WASHINGTON – Senate budget writers proposed adding $1 billion in “emergency” spending for NASA Thursday to pay for the space shuttle’s return to flight without slashing other NASA programs.

The proposed 6 percent increase in NASA’s budget request, which the Senate Appropriations Committee adopted on an unrecorded voice vote, came after years of mounting frustration in Congress that NASA aeronautics and science programs were being sacrificed to finance President Bush’s plan to fly to the moon.

But some conservative committee members vowed to fight the measure when NASA’s bill reaches the floor and observers predicted opposition in the House.

Instead of cutting other programs to pay for the extra NASA money, the committee simply declared the space shuttle funding an emergency that would be exempted from congressional spending limits.

The chief sponsor of the bipartisan funding measure, Sen.
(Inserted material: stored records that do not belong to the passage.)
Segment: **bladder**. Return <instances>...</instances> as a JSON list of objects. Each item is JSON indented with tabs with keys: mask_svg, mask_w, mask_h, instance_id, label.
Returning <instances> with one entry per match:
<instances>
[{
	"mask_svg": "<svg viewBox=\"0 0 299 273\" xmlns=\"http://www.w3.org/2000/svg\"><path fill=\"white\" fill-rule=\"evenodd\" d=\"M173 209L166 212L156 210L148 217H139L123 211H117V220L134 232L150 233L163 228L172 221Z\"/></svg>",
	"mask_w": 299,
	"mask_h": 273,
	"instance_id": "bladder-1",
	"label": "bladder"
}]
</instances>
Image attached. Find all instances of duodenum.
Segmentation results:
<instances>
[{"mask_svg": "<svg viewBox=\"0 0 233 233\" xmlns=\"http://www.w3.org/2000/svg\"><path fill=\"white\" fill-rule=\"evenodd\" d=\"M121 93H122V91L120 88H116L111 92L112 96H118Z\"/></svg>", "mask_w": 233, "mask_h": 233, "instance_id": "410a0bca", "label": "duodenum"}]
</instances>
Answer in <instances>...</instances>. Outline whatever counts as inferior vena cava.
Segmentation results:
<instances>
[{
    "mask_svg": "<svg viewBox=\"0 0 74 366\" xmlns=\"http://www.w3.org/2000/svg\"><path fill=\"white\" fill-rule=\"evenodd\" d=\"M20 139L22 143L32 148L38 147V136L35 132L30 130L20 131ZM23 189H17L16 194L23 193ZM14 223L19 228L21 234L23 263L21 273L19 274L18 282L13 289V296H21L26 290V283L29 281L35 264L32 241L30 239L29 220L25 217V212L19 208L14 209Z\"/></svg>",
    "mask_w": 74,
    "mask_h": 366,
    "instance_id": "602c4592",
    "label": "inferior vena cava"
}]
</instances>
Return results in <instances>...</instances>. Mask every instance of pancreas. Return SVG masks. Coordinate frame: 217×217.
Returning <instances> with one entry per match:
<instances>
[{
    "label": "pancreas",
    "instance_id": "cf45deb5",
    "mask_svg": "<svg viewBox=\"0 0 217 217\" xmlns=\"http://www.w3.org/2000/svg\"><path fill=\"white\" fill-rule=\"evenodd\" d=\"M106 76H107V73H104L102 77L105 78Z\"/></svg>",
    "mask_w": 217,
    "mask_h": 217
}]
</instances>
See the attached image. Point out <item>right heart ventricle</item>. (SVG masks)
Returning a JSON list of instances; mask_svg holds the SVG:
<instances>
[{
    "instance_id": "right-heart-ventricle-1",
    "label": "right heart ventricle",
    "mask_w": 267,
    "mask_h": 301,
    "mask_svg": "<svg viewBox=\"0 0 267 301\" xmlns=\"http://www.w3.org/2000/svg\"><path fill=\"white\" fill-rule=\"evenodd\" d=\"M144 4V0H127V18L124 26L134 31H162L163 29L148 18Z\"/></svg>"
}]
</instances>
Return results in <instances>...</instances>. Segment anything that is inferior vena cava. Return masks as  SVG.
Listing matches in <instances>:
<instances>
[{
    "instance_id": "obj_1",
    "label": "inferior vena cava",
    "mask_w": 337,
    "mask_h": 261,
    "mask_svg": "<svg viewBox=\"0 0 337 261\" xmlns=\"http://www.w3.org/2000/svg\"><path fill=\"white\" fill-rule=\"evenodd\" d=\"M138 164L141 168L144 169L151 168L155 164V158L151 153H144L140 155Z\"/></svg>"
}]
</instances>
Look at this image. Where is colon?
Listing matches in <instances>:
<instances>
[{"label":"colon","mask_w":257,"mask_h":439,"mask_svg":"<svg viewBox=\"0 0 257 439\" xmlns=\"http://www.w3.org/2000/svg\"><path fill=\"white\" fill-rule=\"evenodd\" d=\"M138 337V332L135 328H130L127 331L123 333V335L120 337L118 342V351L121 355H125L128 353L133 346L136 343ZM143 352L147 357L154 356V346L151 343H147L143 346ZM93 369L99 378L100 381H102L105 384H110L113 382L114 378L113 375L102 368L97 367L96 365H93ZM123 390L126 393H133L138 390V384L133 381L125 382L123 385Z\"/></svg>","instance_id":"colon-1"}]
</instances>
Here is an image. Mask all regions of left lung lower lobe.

Barbara Mikulski, D-Md., said the extra money is critical because NASA needs $2 billion to get the space shuttle back in operation.

“NASA has paid a significant price in other programs in order to get the shuttle back up there,” she said.

“I don’t think it’s the right thing to do,” said Sen. Pete Domenici, R-N.M. “To call it an emergency is a very big stretch of the word.”

Bush’s budget for NASA for the fiscal year that begins Oct. 1 calls for increasing funding for space programs by about 30 percent from current levels, while cutting aeronautics research by 18 percent.